The alveolar epithelial cells are involved in pulmonary vascular remodeling and constriction of hypoxic pulmonary hypertension
Abstract Background Hypoxic pulmonary hypertension (HPH) is a common type of pulmonary hypertension and characterized by pulmonary vascular remodeling and constriction. Alveolar epithelial cells (AECs) primarily sense alveolar hypoxia, but the role of AECs in HPH remains unclear. In this study, we explored whether AECs are involved in pulmonary vascular remodeling and constriction. Methods In the constructed rat HPH model, hemodynamic and morphological characteristics were measured. By treating AECs with hypoxia, we further detected the levels of superoxide dismutase 2 (SOD2), catalase (CAT), reactive oxygen species (ROS) and hydrogen peroxide (H2O2), respectively. To detect the effects of AECs on pulmonary vascular remodeling and constriction, AECs and pulmonary artery smooth cells (PASMCs) were co-cultured under hypoxia, and PASMCs and isolated pulmonary artery (PA) were treated with AECs hypoxic culture medium.
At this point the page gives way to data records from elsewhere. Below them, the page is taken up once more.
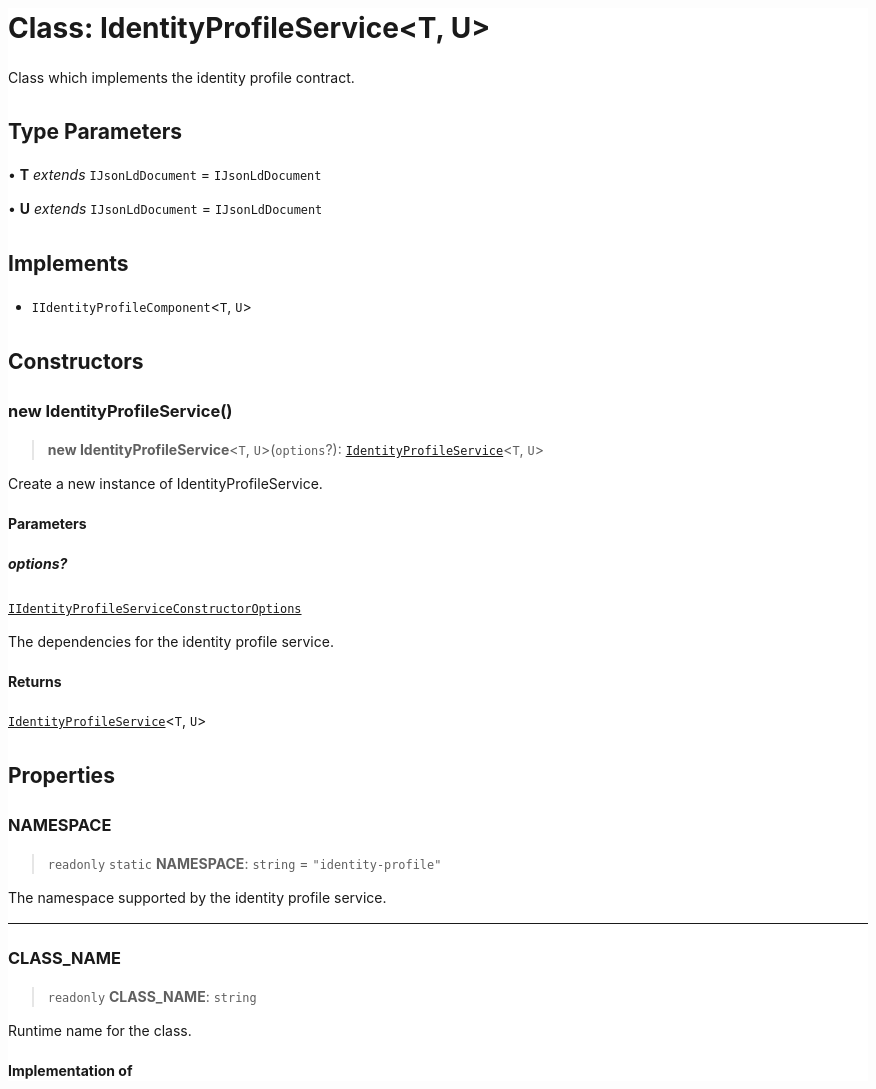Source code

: # Class: IdentityProfileService\<T, U\>

Class which implements the identity profile contract.

## Type Parameters

• **T** *extends* `IJsonLdDocument` = `IJsonLdDocument`

• **U** *extends* `IJsonLdDocument` = `IJsonLdDocument`

## Implements

- `IIdentityProfileComponent`\<`T`, `U`\>

## Constructors

### new IdentityProfileService()

> **new IdentityProfileService**\<`T`, `U`\>(`options`?): [`IdentityProfileService`](IdentityProfileService.md)\<`T`, `U`\>

Create a new instance of IdentityProfileService.

#### Parameters

##### options?

[`IIdentityProfileServiceConstructorOptions`](../interfaces/IIdentityProfileServiceConstructorOptions.md)

The dependencies for the identity profile service.

#### Returns

[`IdentityProfileService`](IdentityProfileService.md)\<`T`, `U`\>

## Properties

### NAMESPACE

> `readonly` `static` **NAMESPACE**: `string` = `"identity-profile"`

The namespace supported by the identity profile service.

***

### CLASS\_NAME

> `readonly` **CLASS\_NAME**: `string`

Runtime name for the class.

#### Implementation of
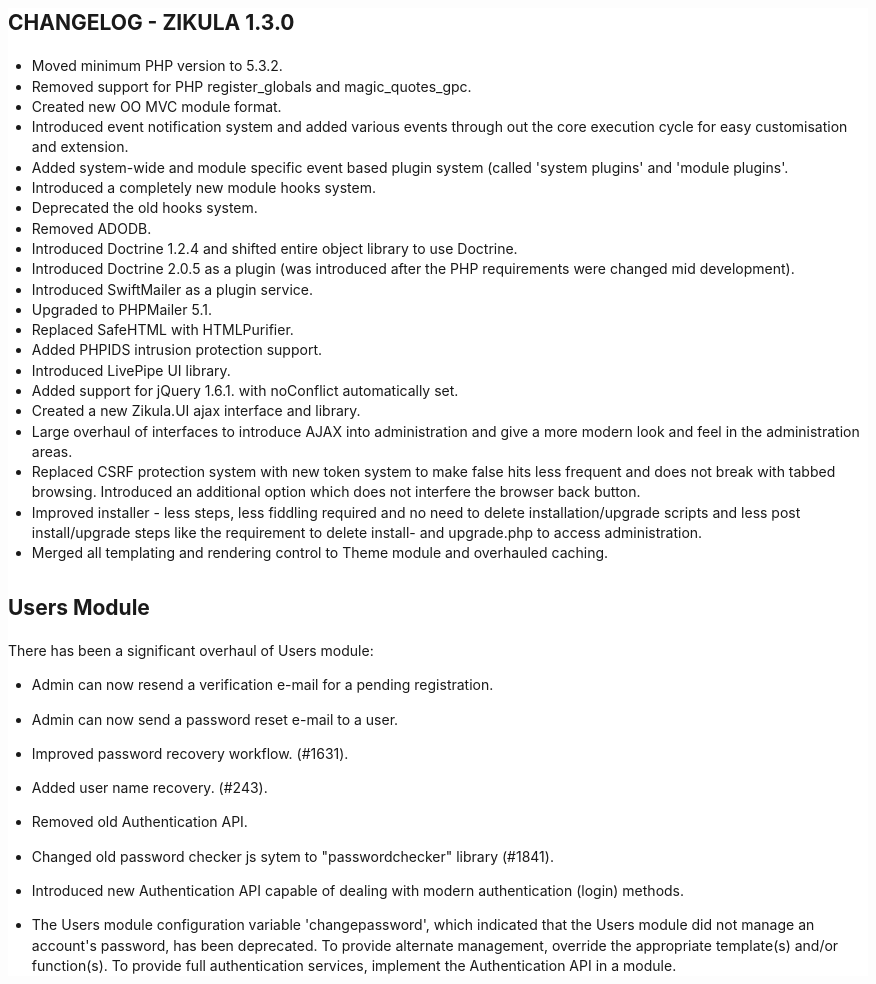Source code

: 
CHANGELOG - ZIKULA 1.3.0
------------------------

- Moved minimum PHP version to 5.3.2.
- Removed support for PHP register_globals and magic_quotes_gpc.
- Created new OO MVC module format.
- Introduced event notification system and added various events through out the core execution cycle for easy customisation and extension.
- Added system-wide and module specific event based plugin system (called 'system plugins' and 'module plugins'.
- Introduced a completely new module hooks system.
- Deprecated the old hooks system.
- Removed ADODB.
- Introduced Doctrine 1.2.4 and shifted entire object library to use Doctrine.
- Introduced Doctrine 2.0.5 as a plugin (was introduced after the PHP requirements were changed mid development).
- Introduced SwiftMailer as a plugin service.
- Upgraded to PHPMailer 5.1.
- Replaced SafeHTML with HTMLPurifier.
- Added PHPIDS intrusion protection support.
- Introduced LivePipe UI library.
- Added support for jQuery 1.6.1. with noConflict automatically set.
- Created a new Zikula.UI ajax interface and library.
- Large overhaul of interfaces to introduce AJAX into administration and give a more modern look and feel in the administration areas.
- Replaced CSRF protection system with new token system to make false hits less frequent and does not break with tabbed browsing.  Introduced an additional option which does not interfere the browser back button.
- Improved installer - less steps, less fiddling required and no need to
delete installation/upgrade scripts and less post install/upgrade steps like the requirement to delete install- and upgrade.php to access
administration.
- Merged all templating and rendering control to Theme module and overhauled caching.

Users Module
------------

There has been a significant overhaul of Users module:

  - Admin can now resend a verification e-mail for a pending registration.

  - Admin can now send a password reset e-mail to a user.

  - Improved password recovery workflow. (#1631).

  - Added user name recovery. (#243).

  - Removed old Authentication API.

  - Changed old password checker js sytem to "passwordchecker" library (#1841).

  - Introduced new Authentication API capable of dealing with modern
authentication (login) methods.

  - The Users module configuration variable 'changepassword', which
indicated that the Users module did not manage an account's password, has
been deprecated. To provide alternate management, override the appropriate
template(s) and/or function(s). To provide full authentication services,
implement the Authentication API in a module.
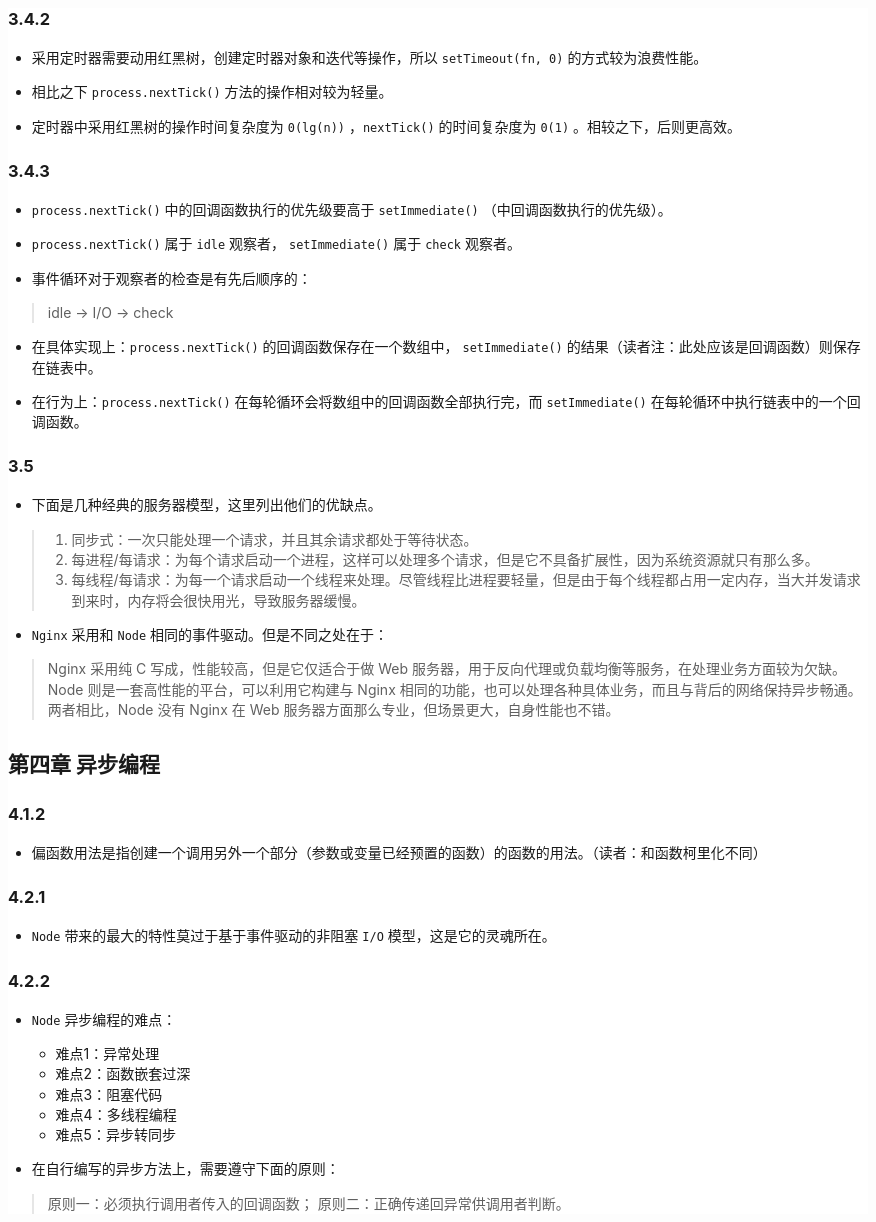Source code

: ### 3.4.2  

* 采用定时器需要动用红黑树，创建定时器对象和迭代等操作，所以 `setTimeout(fn, 0)` 的方式较为浪费性能。  

* 相比之下 `process.nextTick()` 方法的操作相对较为轻量。  

* 定时器中采用红黑树的操作时间复杂度为 `0(lg(n))` ，`nextTick()` 的时间复杂度为 `0(1)` 。相较之下，后则更高效。  

### 3.4.3  

* `process.nextTick()` 中的回调函数执行的优先级要高于 `setImmediate()` （中回调函数执行的优先级）。  

* `process.nextTick()` 属于 `idle` 观察者， `setImmediate()` 属于 `check` 观察者。  

* 事件循环对于观察者的检查是有先后顺序的：  
> idle -> I/O -> check  

* 在具体实现上：`process.nextTick()` 的回调函数保存在一个数组中， `setImmediate()` 的结果（读者注：此处应该是回调函数）则保存在链表中。  

* 在行为上：`process.nextTick()` 在每轮循环会将数组中的回调函数全部执行完，而 `setImmediate()` 在每轮循环中执行链表中的一个回调函数。  

### 3.5  

* 下面是几种经典的服务器模型，这里列出他们的优缺点。  
> 1. 同步式：一次只能处理一个请求，并且其余请求都处于等待状态。
> 2. 每进程/每请求：为每个请求启动一个进程，这样可以处理多个请求，但是它不具备扩展性，因为系统资源就只有那么多。  
> 3. 每线程/每请求：为每一个请求启动一个线程来处理。尽管线程比进程要轻量，但是由于每个线程都占用一定内存，当大并发请求到来时，内存将会很快用光，导致服务器缓慢。  

* `Nginx` 采用和 `Node` 相同的事件驱动。但是不同之处在于：  
> Nginx 采用纯 C 写成，性能较高，但是它仅适合于做 Web 服务器，用于反向代理或负载均衡等服务，在处理业务方面较为欠缺。  
> Node 则是一套高性能的平台，可以利用它构建与 Nginx 相同的功能，也可以处理各种具体业务，而且与背后的网络保持异步畅通。  
> 两者相比，Node 没有 Nginx 在 Web 服务器方面那么专业，但场景更大，自身性能也不错。  

## 第四章 异步编程  


### 4.1.2

* 偏函数用法是指创建一个调用另外一个部分（参数或变量已经预置的函数）的函数的用法。（读者：和函数柯里化不同）  

### 4.2.1

* `Node` 带来的最大的特性莫过于基于事件驱动的非阻塞 `I/O` 模型，这是它的灵魂所在。  

### 4.2.2

* `Node` 异步编程的难点：  
  * 难点1：异常处理
  * 难点2：函数嵌套过深
  * 难点3：阻塞代码
  * 难点4：多线程编程
  * 难点5：异步转同步

* 在自行编写的异步方法上，需要遵守下面的原则：  
> 原则一：必须执行调用者传入的回调函数；
> 原则二：正确传递回异常供调用者判断。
In addition, to explore the mechanism of AECs on pulmonary vascular remodeling and constriction, ROS inhibitor N-acetylcysteine (NAC) was used. Results Hypoxia caused pulmonary vascular remodeling and increased pulmonary artery pressure, but had little effect on non-pulmonary vessels in vivo. Meanwhile, in vitro, hypoxia promoted the imbalance of SOD2 and CAT in AECs, leading to increased ROS and hydrogen peroxide (H2O2) production in the AECs culture medium. In addition, AECs caused the proliferation of co-cultured PASMCs under hypoxia, and the hypoxic culture medium of AECs enhanced the constriction of isolated PA. However, treatment with ROS inhibitor NAC effectively alleviated the above effects. Conclusion The findings of present study demonstrated that AECs were involved in pulmonary vascular remodeling and constriction under hypoxia by paracrine H2O2 into the pulmonary vascular microenvironment.